* DIRECTIVE *
Provide again, from the entries below, every line from the one containing "X266000000Y-70000000D02*" through the one containing "X250500000Y-98000000D02*", exactly as written, and no other line.

○ ○ ○ ○ ○

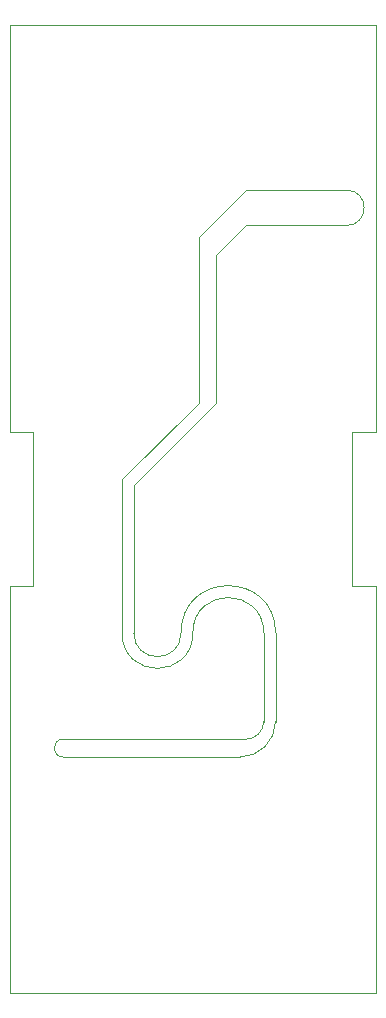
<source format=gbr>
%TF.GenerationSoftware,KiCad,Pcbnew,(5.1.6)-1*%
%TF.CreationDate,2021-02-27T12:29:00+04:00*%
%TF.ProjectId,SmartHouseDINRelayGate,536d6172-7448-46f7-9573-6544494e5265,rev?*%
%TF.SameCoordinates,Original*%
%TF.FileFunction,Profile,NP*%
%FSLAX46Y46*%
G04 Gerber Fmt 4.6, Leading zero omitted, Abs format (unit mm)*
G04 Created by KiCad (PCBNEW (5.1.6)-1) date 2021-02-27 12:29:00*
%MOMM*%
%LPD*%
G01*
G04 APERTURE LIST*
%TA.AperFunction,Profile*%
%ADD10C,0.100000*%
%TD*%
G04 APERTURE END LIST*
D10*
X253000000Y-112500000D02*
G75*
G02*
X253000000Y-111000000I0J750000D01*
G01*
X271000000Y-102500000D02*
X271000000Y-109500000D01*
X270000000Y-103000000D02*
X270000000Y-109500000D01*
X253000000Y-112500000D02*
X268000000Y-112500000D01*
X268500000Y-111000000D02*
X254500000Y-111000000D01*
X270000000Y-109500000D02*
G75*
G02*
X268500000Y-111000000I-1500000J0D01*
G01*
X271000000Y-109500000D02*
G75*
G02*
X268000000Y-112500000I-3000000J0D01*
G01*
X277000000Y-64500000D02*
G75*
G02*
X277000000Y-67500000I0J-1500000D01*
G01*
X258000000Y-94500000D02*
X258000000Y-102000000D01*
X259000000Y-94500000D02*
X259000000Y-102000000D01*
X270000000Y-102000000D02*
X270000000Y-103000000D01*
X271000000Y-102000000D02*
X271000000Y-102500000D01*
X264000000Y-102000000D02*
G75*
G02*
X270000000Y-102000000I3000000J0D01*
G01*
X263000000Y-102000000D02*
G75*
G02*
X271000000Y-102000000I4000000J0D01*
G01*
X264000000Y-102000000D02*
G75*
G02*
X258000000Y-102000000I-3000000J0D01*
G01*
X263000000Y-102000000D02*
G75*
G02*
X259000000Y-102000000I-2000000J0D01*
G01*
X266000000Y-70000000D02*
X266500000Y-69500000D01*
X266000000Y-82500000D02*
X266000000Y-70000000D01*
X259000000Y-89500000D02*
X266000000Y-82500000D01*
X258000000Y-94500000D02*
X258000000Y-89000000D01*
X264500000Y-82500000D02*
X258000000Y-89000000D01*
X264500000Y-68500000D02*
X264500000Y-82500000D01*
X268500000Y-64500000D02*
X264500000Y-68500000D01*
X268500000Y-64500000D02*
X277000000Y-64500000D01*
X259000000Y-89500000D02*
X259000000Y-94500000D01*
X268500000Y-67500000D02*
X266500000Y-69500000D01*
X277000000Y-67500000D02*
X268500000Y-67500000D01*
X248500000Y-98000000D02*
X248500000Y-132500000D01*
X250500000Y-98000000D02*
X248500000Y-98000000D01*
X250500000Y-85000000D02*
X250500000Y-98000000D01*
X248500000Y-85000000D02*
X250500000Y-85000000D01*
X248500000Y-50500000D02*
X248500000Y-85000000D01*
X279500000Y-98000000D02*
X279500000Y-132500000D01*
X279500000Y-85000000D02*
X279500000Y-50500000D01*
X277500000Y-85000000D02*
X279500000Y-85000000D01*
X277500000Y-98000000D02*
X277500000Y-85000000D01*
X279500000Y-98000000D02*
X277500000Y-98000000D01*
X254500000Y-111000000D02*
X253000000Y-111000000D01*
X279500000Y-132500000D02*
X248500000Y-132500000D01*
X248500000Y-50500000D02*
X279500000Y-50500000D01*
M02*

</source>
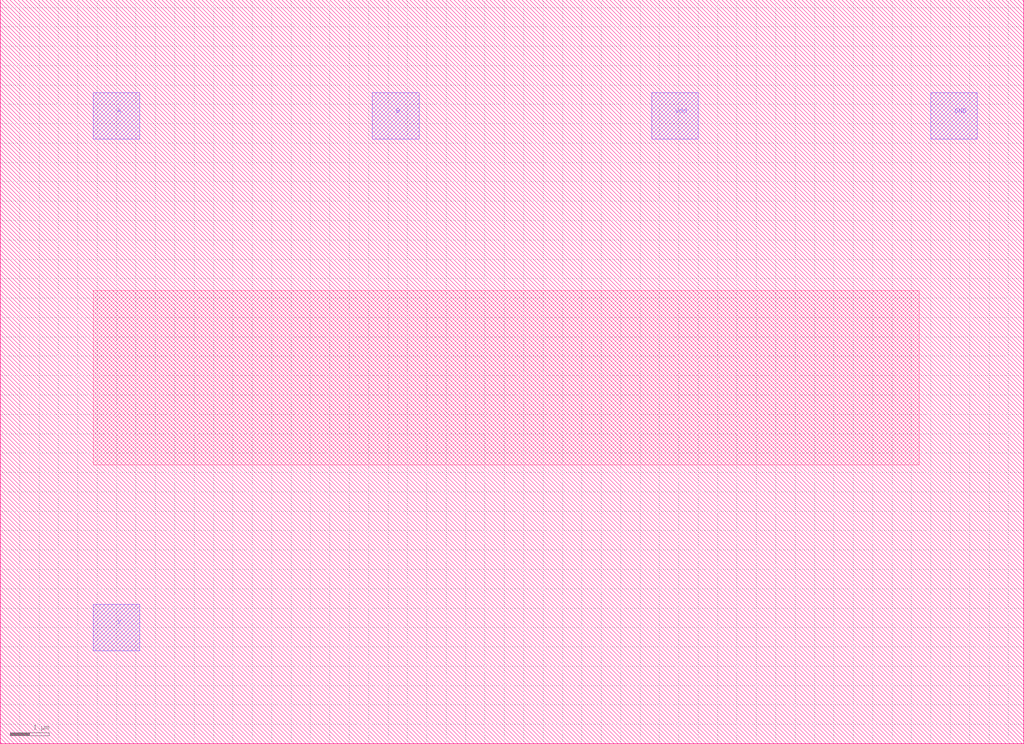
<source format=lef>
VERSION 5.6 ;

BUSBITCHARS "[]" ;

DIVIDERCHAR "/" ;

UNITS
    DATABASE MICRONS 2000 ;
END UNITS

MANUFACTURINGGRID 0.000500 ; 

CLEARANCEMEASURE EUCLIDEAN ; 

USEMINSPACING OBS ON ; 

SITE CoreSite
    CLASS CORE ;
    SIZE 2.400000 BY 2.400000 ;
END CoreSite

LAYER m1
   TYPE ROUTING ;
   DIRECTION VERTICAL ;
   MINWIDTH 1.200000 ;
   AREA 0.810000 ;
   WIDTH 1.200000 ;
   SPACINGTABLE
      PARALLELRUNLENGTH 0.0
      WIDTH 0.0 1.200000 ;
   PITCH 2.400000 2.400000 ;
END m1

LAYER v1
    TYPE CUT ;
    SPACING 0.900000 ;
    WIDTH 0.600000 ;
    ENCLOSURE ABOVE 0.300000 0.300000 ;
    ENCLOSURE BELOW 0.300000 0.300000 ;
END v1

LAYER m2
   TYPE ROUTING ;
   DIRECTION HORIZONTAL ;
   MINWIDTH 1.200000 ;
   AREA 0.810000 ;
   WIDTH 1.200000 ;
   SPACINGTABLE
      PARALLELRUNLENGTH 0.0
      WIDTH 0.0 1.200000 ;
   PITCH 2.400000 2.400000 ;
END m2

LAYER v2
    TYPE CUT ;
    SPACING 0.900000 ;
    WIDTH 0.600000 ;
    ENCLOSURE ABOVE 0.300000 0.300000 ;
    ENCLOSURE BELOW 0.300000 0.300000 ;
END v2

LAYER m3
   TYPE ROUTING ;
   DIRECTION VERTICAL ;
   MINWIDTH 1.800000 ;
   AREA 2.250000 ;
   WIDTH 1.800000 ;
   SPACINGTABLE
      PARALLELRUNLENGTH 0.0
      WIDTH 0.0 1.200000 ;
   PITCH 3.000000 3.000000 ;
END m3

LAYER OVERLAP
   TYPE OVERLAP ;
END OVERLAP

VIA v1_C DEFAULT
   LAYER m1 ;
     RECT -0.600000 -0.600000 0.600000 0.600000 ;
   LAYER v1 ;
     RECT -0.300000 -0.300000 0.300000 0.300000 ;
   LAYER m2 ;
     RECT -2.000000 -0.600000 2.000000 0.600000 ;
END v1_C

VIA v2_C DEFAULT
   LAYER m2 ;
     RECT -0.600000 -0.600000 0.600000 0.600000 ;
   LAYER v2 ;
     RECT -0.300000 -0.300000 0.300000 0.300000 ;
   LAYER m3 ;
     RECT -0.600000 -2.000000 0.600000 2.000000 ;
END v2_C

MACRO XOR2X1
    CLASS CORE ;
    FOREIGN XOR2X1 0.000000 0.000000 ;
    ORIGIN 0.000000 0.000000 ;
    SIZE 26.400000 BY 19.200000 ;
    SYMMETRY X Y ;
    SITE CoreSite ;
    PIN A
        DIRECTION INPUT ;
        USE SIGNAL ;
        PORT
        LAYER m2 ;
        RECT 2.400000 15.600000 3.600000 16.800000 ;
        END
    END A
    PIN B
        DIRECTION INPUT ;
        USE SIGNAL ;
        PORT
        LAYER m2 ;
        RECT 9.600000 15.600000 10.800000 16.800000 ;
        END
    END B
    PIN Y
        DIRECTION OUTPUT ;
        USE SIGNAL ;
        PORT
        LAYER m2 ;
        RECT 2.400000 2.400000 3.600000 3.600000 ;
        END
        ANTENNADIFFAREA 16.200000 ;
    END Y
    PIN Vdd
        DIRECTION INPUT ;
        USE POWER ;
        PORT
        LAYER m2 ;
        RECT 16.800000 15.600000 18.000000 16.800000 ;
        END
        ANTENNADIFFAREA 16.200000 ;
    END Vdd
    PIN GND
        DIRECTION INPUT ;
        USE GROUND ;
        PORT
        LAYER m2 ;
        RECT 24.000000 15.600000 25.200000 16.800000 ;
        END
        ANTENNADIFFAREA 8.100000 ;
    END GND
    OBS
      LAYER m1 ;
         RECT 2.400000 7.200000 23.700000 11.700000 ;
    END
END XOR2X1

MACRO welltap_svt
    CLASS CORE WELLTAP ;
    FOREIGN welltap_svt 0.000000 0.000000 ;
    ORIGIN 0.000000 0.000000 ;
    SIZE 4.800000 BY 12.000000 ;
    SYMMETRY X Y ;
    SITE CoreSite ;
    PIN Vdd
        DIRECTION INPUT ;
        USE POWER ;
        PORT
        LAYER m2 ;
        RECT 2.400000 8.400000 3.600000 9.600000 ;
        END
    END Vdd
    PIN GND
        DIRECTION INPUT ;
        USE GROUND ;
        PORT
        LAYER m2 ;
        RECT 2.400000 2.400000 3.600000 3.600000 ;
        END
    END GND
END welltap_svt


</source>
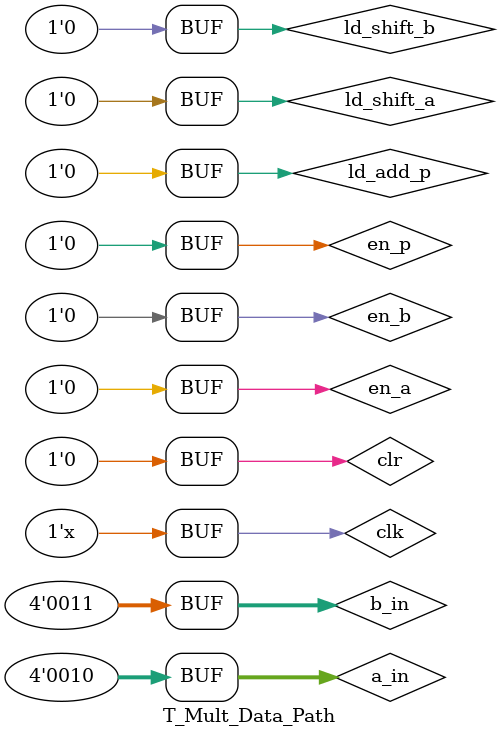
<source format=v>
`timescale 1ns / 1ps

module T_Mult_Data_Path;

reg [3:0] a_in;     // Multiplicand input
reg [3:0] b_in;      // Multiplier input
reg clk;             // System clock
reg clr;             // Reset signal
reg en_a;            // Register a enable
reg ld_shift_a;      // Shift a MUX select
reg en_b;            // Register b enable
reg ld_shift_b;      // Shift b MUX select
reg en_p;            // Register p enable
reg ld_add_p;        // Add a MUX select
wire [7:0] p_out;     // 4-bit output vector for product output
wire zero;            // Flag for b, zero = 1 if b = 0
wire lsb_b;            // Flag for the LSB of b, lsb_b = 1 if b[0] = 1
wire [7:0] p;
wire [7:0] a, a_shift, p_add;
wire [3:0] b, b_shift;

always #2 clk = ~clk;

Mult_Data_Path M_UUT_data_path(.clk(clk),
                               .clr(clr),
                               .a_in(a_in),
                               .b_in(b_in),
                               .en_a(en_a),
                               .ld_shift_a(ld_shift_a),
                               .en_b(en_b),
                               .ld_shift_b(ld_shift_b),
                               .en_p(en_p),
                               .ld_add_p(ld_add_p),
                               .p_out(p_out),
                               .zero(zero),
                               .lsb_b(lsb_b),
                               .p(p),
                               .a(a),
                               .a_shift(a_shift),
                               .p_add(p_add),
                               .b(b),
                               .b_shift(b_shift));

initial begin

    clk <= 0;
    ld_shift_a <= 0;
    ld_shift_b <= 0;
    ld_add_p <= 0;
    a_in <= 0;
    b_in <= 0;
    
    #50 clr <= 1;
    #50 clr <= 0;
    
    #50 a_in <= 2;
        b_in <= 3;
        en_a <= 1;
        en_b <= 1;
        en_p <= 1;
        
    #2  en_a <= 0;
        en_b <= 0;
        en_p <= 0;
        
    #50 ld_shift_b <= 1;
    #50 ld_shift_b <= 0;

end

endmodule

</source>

○ ○ ○ ○ ○

* SOLUTION TO THE EXERCISE *
X266000000Y-70000000D02*
X266500000Y-69500000D01*
X266000000Y-82500000D02*
X266000000Y-70000000D01*
X259000000Y-89500000D02*
X266000000Y-82500000D01*
X258000000Y-94500000D02*
X258000000Y-89000000D01*
X264500000Y-82500000D02*
X258000000Y-89000000D01*
X264500000Y-68500000D02*
X264500000Y-82500000D01*
X268500000Y-64500000D02*
X264500000Y-68500000D01*
X268500000Y-64500000D02*
X277000000Y-64500000D01*
X259000000Y-89500000D02*
X259000000Y-94500000D01*
X268500000Y-67500000D02*
X266500000Y-69500000D01*
X277000000Y-67500000D02*
X268500000Y-67500000D01*
X248500000Y-98000000D02*
X248500000Y-132500000D01*
X250500000Y-98000000D02*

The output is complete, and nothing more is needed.